Work task 1: In the ILM timeline, which film first used the company's IMocap technology?
Work task 2: Pick up the ILM timeline after its last sentence and write the next part.

Source passage:
+ + +

1994— First Photorealistic CGI Character

In a span of just ten years after introducing the first fully CGI character, ILM pulled off yet another remarkable achievement. This time, they seamlessly integrated Jim Carrey's lively movements and expressive face into the realm of photorealistic CGI for "The Mask." What's even more impressive is that every single element of this character was hand-animated. ILM's dedication to delivering visually stunning results clearly shines through in their meticulous craftsmanship.

Screenshot: The Mask
The Mask - 1994

2006— IMocap

ILM blew us away once again in 2006 when they introduced their groundbreaking IMocap (Image-Based Motion Capture) technology in "Pirates of the Caribbean: Dead Man's Chest." This game-changing innovation brought live-action actors and digital characters together in perfect harmony. Just take a look at Bill Nighy's mesmerizing performance as Davy Jones, with every intricate facial movement and expression flawlessly translated onto the digital character. IMocap showcased the immense power and potential of bridging the real and virtual worlds, thanks ILM.

Before and After of iMocap in action during the creation of Davy Jones in the Pirates of the Carribean

2011— Real-time Rendering

ILM introduced real-time rendering technology, which had a profound impact on the world of filmmaking in 2011. This new technology provided filmmakers with the ability to generate high-quality renders of digital characters and environments in real-time during production. The instant feedback and visualization of results transformed the creative process on set, enabling faster decision-making and enhancing overall efficiency. The introduction of real-time rendering technology marked a significant milestone, revolutionizing the industry and empowering filmmakers with newfound creative possibilities.

2015— ILMxLAB

ILM is always on the move, never content to rest on its accolades. In 2015, they took things to a whole new level by establishing ILMxLAB. This dynamic division was all about diving headfirst into the world of virtual reality, augmented reality, and immersive entertainment experiences. With projects like "Star Wars: Trials on Tatooine" and "Vader Immortal," ILMxLAB completely redefined interactive storytelling. They set the bar sky-high, delivering experiences that transported fans to the heart of their favourite universes. It's a testament to ILM's unwavering commitment to pushing the boundaries of technology and narrative, giving us immersive entertainment like never before.

+ + +

Provided data:
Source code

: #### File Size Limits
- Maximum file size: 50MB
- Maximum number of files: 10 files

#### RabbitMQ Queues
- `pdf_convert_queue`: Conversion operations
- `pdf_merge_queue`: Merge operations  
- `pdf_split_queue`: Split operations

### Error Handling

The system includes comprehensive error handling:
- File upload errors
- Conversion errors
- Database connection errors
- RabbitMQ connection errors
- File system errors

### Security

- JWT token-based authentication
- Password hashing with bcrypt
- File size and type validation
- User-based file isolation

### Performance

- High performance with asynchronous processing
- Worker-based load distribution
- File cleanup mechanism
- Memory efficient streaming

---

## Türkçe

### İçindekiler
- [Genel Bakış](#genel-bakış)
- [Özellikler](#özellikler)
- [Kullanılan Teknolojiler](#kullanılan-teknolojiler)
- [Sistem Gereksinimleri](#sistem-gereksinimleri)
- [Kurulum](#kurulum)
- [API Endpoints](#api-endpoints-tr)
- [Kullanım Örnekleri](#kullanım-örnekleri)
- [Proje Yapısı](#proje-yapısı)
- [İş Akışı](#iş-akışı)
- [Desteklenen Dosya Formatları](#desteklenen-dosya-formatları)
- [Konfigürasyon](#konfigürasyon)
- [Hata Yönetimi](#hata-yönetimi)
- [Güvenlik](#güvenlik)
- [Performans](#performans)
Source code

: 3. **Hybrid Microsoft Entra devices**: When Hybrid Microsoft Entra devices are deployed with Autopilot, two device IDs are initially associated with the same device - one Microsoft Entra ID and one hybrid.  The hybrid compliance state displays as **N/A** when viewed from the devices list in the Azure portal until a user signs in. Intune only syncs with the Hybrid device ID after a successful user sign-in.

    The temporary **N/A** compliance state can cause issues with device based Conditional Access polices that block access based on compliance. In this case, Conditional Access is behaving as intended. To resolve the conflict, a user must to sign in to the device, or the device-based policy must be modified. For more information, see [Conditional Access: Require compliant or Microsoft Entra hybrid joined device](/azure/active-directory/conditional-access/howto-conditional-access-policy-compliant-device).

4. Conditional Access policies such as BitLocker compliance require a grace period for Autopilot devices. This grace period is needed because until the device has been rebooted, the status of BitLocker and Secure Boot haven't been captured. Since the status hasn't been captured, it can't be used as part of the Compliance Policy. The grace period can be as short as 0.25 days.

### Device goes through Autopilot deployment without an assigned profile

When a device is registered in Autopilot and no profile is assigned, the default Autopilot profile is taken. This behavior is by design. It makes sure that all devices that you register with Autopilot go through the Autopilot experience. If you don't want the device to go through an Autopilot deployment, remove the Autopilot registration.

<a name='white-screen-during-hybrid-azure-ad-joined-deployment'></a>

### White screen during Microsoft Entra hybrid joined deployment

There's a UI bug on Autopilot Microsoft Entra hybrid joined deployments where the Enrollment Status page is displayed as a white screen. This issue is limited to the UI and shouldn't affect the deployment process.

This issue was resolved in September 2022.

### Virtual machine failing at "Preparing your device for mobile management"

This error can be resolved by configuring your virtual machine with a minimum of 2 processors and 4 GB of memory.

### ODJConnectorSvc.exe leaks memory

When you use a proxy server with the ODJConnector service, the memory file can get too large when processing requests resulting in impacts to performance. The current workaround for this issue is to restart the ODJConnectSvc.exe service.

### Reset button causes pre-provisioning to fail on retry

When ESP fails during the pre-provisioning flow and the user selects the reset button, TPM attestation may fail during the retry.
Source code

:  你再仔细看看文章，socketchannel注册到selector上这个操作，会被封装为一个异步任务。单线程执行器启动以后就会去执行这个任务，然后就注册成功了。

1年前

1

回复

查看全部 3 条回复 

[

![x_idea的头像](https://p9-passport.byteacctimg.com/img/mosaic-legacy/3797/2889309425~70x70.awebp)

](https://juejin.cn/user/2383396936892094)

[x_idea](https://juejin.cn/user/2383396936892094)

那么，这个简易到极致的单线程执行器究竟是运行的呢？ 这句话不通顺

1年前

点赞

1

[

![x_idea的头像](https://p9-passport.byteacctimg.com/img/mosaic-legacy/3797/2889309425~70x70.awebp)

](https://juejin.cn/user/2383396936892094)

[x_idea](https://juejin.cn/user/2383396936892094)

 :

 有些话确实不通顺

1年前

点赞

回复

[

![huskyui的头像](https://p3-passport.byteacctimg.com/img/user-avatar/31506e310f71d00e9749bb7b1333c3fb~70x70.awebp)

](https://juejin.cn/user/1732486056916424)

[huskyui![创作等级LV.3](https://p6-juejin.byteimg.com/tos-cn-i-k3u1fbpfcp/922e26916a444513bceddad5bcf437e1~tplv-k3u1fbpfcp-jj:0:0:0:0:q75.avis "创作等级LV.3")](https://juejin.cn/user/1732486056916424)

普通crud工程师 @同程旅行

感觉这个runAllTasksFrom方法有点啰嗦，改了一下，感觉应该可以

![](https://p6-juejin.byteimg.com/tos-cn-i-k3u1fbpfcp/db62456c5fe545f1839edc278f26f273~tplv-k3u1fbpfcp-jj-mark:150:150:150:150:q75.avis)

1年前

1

+ + +

Exercise output 1: "Pirates of the Caribbean: Dead Man's Chest"

Exercise output 2:
ILMxLab Poster

2018—2020 StageCraft

Here we are, 40 years later and ILM is still pushing the boundaries in filmmaking, StageCraft being at the forefront. No one could foresee the level that StageCraft would push filmmaking though. With the release of “The Mandalorian”, everyone was in complete awe at what they just witnessed.

ILM Stagecraft in action on the set of the Mandalorian - Showcasing the immersive LED Volume
Credit: ILM Stagecraft

Imagine this: filmmakers could now shoot live-action scenes within mind-blowing photorealistic virtual environments. How? Well, they used massive LED screens as immersive backdrops, therefore transporting the actors to the actual “location” instead of just looking at a blank green screen. This innovative approach drastically reduced the need for location shooting and green screens. But wait, there's more! The magic didn't stop there. With real-time lighting and reflections, the final result was nothing short of astonishing. The production process became more authentic, efficient, and downright mesmerizing. With StageCraft, the world is truly at our fingertips.


ILM has never wavered from being absolute power house and innovator in the film world for over 40 years and there is no stopping in sight. As a matter of fact, filmmaking would not even be close to where it is today without George Lucas and Industrial Light & Magic. Imagine where filmmaking will be 10, 20 years from now with them at the forefront of cutting-edge technology. We personally cannot even begin to fathom it.

We’ve got a challenge for you— The next time you head to the theatre, grab your pop corn, sit down and begin to enjoy that movie— don’t just think of the visual effects on screen as visual effects— think of the years of progress, and innovation that have gone into making that shot, what you’re seeing on screen, possible… and that ILM played a major part in that.